§ **Work order**
Each line of the material that mentions the word "link" is to be copied.

§ **Data records**
===
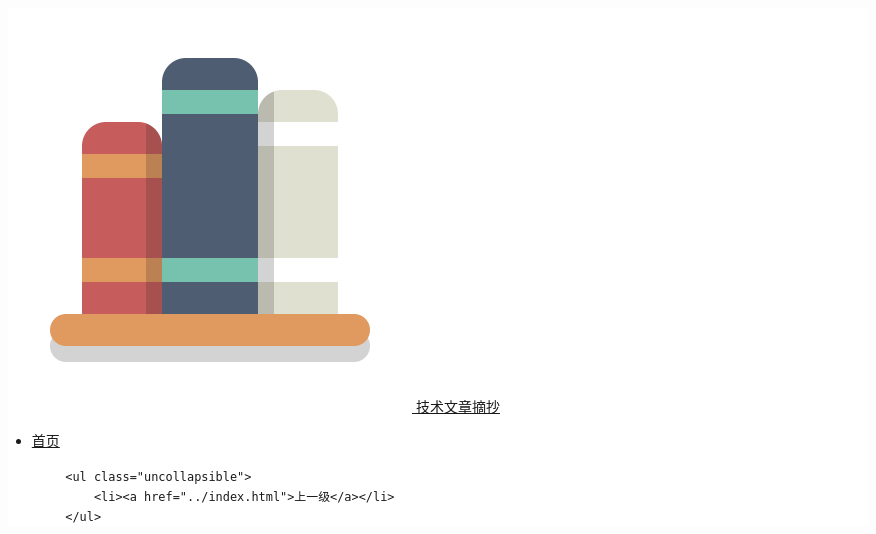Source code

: <!DOCTYPE html>

<html xmlns="http://www.w3.org/1999/xhtml">
<head>
    <head>
        <meta http-equiv="Content-Type" content="text/html; charset=UTF-8">
        <meta name="viewport" content="width=device-width, initial-scale=1, maximum-scale=1.0, user-scalable=no">
        <link rel="icon" href="../../static/favicon.png">
        <title>15 RocketMQ 常用命令实战.md</title>
        <!-- Spectre.css framework -->
        <link rel="stylesheet" href="../../static/index.css">
        <!-- theme css & js -->
        <meta name="generator" content="Hexo 4.2.0">
    </head>

<body>

<div class="book-container">
    <div class="book-sidebar">
        <div class="book-brand">
            <a href="../../index.html">
                <img src="../../static/favicon.png">
                <span>技术文章摘抄</span>
            </a>
        </div>
        <div class="book-menu uncollapsible">
            <ul class="uncollapsible">
                <li><a href="../../index.html" class="current-tab">首页</a></li>
            </ul>

            <ul class="uncollapsible">
                <li><a href="../index.html">上一级</a></li>
            </ul>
===
§ **Solution for this task**
        <link rel="icon" href="../../static/favicon.png">
        <link rel="stylesheet" href="../../static/index.css">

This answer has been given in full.